Consigne → Citez sans modification les lignes des données, en partant de la première et en allant jusqu'à la ligne contenant « scientific name: Pandion haliaetus », celle-ci comprise.

Données fournies →

-- -- --

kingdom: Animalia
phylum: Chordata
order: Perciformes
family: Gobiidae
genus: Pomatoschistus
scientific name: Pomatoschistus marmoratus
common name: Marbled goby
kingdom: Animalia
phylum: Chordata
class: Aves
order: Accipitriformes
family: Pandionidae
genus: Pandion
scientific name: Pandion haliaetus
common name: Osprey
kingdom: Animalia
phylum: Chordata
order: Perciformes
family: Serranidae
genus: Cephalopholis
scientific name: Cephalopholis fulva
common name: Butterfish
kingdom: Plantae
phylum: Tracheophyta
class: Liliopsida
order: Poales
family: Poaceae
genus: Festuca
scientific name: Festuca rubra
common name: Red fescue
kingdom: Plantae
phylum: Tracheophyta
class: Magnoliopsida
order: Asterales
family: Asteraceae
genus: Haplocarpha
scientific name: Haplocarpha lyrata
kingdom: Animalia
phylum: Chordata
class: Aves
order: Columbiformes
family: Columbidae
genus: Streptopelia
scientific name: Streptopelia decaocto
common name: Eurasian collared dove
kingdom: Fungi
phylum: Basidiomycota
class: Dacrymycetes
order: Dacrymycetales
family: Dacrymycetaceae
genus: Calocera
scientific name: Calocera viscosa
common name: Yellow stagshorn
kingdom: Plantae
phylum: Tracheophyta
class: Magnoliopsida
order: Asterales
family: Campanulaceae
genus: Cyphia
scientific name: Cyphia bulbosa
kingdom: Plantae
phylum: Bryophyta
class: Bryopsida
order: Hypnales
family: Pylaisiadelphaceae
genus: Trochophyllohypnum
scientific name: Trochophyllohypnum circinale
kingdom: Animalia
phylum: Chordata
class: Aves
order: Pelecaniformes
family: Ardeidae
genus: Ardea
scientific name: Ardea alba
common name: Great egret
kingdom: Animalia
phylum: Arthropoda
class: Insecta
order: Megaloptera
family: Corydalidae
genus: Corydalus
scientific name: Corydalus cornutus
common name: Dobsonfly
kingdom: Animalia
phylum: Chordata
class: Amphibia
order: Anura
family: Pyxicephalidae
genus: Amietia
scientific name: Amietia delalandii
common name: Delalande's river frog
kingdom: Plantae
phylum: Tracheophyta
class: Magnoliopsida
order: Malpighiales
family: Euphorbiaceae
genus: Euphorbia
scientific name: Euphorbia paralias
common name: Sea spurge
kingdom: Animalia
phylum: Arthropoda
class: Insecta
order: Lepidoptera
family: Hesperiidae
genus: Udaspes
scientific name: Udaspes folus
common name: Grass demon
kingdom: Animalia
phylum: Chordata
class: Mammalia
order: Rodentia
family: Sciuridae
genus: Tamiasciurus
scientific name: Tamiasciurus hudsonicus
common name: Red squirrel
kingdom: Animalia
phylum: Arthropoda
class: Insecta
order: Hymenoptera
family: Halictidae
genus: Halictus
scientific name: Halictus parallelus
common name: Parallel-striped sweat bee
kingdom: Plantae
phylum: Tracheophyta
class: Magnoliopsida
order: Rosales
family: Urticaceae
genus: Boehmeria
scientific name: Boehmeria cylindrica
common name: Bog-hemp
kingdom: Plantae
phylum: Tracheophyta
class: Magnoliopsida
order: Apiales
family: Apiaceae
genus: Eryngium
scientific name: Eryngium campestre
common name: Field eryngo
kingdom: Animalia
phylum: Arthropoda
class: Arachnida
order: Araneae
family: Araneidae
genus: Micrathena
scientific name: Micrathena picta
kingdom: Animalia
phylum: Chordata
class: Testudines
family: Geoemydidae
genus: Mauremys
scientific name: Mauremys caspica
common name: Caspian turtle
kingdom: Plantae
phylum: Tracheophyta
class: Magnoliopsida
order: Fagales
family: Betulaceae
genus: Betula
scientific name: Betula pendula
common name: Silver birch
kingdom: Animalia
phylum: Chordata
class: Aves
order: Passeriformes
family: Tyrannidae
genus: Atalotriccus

-- -- --

Réponse attendue →
kingdom: Animalia
phylum: Chordata
order: Perciformes
family: Gobiidae
genus: Pomatoschistus
scientific name: Pomatoschistus marmoratus
common name: Marbled goby
kingdom: Animalia
phylum: Chordata
class: Aves
order: Accipitriformes
family: Pandionidae
genus: Pandion
scientific name: Pandion haliaetus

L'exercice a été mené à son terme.